Carolina Dogs, The American Dingos
This perfectly charming book is heartfelt testimony to the timeless phrase-"a dog is a man's best friend." The moment Jane Rittenhouse Gunnell set eyes on fourteen, feral, reclusive "Carolina Dogs" (also called American Dingoes) her life changed dramatically-and so too, did the lives of this ancient, rapidly vanishing species of the canine family. Her remarkable odyssey is related in such a down-to-earth way that one is swept along with her on a journey of self discovery, surprise, laughter and tears.
The book is not a literary marvel but rather a heartwarming study that leaves the reader with a true appreciation of Gunnell's relentless and wholly passionate dedication to saving this ancient breed from extinction.

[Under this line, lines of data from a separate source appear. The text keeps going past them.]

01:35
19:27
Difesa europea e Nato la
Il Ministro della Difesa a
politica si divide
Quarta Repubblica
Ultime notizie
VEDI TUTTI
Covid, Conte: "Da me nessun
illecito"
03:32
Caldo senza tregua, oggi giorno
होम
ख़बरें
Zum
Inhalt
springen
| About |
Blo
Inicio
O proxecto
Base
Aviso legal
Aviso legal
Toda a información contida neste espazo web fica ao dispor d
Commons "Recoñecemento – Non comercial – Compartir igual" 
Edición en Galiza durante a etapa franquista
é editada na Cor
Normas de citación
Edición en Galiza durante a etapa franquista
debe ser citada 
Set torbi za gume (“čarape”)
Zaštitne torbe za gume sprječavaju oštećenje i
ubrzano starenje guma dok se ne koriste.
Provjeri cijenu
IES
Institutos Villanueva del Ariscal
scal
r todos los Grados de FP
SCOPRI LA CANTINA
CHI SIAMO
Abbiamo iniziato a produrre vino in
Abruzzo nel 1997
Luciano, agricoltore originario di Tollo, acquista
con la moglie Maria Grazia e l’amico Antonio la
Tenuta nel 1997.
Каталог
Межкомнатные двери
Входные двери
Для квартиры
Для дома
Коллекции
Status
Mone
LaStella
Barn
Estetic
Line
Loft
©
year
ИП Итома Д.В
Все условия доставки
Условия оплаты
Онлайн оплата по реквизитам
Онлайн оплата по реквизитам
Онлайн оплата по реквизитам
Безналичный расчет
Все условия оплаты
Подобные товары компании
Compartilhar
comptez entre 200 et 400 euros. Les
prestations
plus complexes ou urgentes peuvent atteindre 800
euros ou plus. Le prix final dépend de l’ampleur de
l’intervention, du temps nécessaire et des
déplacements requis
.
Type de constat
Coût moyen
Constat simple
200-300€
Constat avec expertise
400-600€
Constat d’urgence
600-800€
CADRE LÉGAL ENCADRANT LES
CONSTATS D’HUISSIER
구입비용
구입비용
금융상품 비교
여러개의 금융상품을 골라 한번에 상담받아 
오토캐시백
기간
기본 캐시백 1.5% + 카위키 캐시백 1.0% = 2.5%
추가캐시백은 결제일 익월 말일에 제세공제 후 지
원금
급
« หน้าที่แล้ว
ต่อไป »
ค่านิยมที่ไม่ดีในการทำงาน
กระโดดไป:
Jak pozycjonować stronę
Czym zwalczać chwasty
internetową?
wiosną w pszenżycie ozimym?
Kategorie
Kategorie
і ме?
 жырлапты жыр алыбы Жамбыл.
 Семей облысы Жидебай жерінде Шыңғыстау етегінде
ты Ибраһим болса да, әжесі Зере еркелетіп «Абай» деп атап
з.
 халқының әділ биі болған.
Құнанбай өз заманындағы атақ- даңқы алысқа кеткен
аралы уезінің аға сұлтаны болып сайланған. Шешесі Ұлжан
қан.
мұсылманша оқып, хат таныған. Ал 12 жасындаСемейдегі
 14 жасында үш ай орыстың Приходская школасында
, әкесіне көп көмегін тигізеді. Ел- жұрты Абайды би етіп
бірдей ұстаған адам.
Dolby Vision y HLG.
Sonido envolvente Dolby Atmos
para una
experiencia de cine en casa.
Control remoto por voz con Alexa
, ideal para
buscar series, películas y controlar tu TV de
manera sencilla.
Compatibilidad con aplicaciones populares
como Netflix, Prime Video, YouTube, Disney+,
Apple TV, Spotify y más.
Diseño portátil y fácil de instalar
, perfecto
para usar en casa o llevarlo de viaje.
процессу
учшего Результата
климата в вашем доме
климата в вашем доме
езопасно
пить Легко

She forgets to identify some of the people involved in her story-who are mostly her own family-however, it is a minor detail, for as one is drawn into her remarkable story, her genuine love for these creatures is as engaging as the story itself.
One day, while she was visiting the Topper Dig on the Savannah River, two clay pots were carefully opened and much to everyone's surprise they contained the bones of primitive dogs-ancestors of the feral Carolina Dogs of today. "Here were the remnants, and perhaps even the spirit of two ancient dogs-whose people had loved them enough to bury them as if they were children." Gunnell wrote. Then she added, "I looked across the river at the sunset. The same river and the same setting sun those ancient people had seen thousands of years ago when they buried their dogs. I had to be there-to see and feel and touch-to reach back in time…"
There is no doubt of Gunnell's passionate resolve to find legitimacy for this lost canine species. And if the reader is as impressed as I was, after the last page is turned he/she will go immediately and put their arms around their own canine species and hold them close with a whole new understanding and appreciation.
The book would make an excellent Christmas gift for both children and adults. It is a short, two-hour read for the average reader, in large print with lots of colored photographs. Furthermore, Gunnell's odyssey is an important history lesson. Who knew that the brown/gold dog with large eyes, black noses, fox-like faces and fish-hook tail one sometimes views hiding out in old barns and under decrepit porches are actually remnants of the first dogs that crossed the Bering Land Mass with Paleolithic Man thousands of years ago!